HTML WG Comments on "Liaison statement on fragment identifiers from
Linking WG" Tue, 20 April 1999

http://lists.w3.org/Archives/Member/w3c-xml-cg/1999Apr/0061.html

The HTML WG appreciates the input from the Linking WG, and discussed
it fully at our recent FtF. We entered the meeting believing we would
implement the suggested changes.

However after some discussion we came to the realisation that the
suggestions were based on a misunderstanding of the role of XHTML 1.0.

To summarise:

	The intention of XHTML 1.0 is that it is primarily an XML
	application, and should be served as an XML application.

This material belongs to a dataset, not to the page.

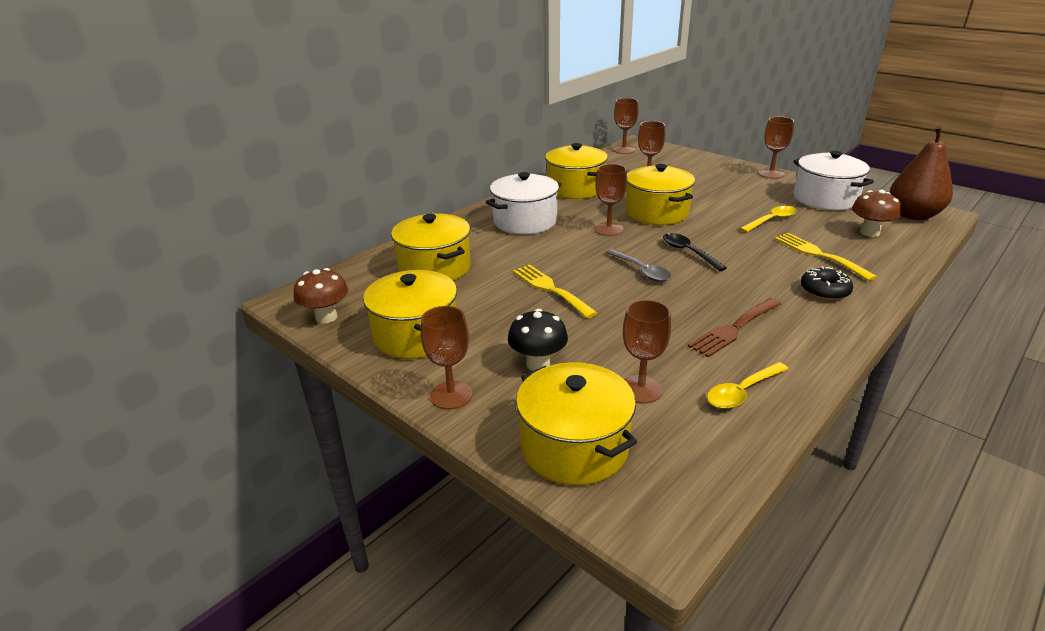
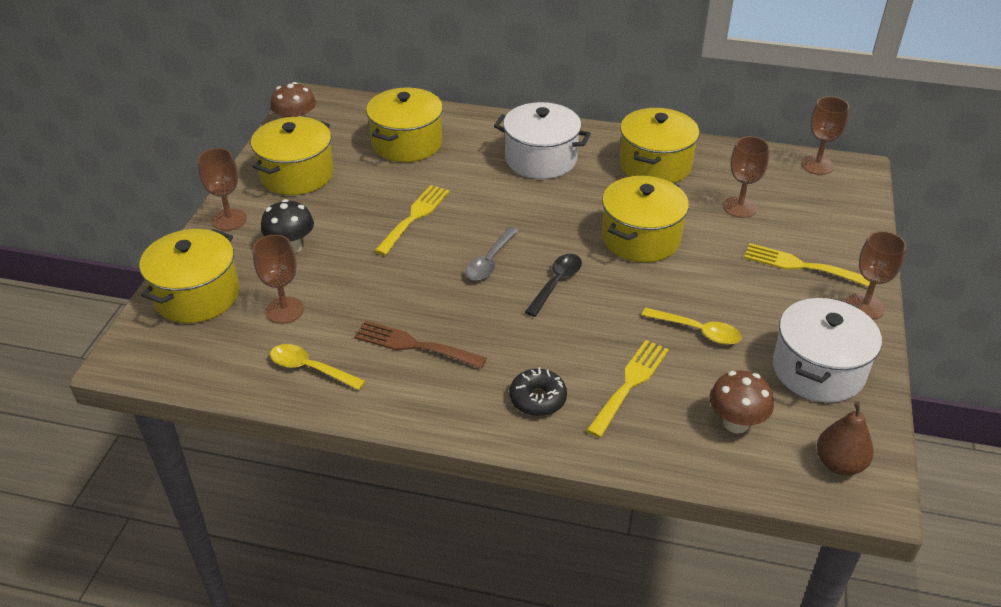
camera: 60 degrees right, 10 degrees up
(608, 229) = (568, 216): brown goblet -> none
(721, 178) = (801, 266): none -> yellow fork
(913, 215) = (839, 464): brown pear -> brown pear, size x0.64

	However, we believe it is desirable that in the short term to
	have a transition period, to ease the transition from HTML to
	XHTML, and to leverage on the preponderance of old-HTML user
	agents being used in the world. Thanks to a quirk in most old
	user agents, if you follow a small number of guidelines you
	can serve the XML version of HTML as (old) HTML to non XML
	user agents.

Since XHTML is principally an XML application, we want to act as far
as possible like a normal XML application. (This is the reason we
thought we would be adopting the Linking WG's suggestions). This
includes using attributes of type ID as targets of fragment
identifiers.

Now, XHTML 1.0 is just an XMLised version of HTML 4.0, as close as
possible to HTML 4.0 taking into account the requirements of XML.

HTML 4.0 allows the use of both NAME (on A elements) and ID (on any
element) as the target for fragment identifiers. Here are some
extracts from the HTML 4 recommendation (http://www.w3.org/TR/REC-html40/):

    7.5.2 Element identifiers: the id and class attributes

    The id attribute has several roles in HTML: 

	 As a style sheet selector. 
	 As a target anchor for hypertext links. 
	 ...

    12.2 The A element 

    name = cdata [CS] 
	 This attribute names the current anchor so that it may be the
	 destination of another link. The value of this attribute must be
	 a unique anchor name. The scope of this name is the current
	 document. Note that this attribute shares the same name space as
	 the id attribute.

    12.2.1 Syntax of anchor names

    An anchor name is the value of either the name or id attribute when
    used in the context of anchors. Anchor names must observe the
    following rules: ...

    12.2.3 Anchors with the id attribute

    The id attribute may be used to create an anchor at the start tag of
    any element (including the A element).

In many ways this is a hack (and probably introduced to allow a
transition to using ID). We regard the NAME attribute of A elements as
a historical anomaly that should be phased out.

Since HTML documents have to be rewritten (or transformed) to put them
in XHTML form anyway, we decided to adhere to XML Linking suggestions
of using ID as targets, and not NAME anymore. However, to aid the
transition process mentioned above, we left NAME in the DTD for
documents that need to be served to old user agents.

Our chief reasons therefore for not adopting the Linking WG's
suggestions are:

	We want to phase NAME out in the longer term. We think that
	fragment identifiers should refer to the ID attribute.

	If something is called ID, it should be of type ID.

	Making NAME to be of type ID, and ID to be of another type
	would break the use of CSS on XHTML documents, and create a
	semantic difference in how CSS works on a document served as
	HTML and XHTML.

This is also the reason we provide a guideline to use both NAME= and
ID= on A elements when you wish to serve XHTML as HTML, to ensure
consistent behaviour across user agents.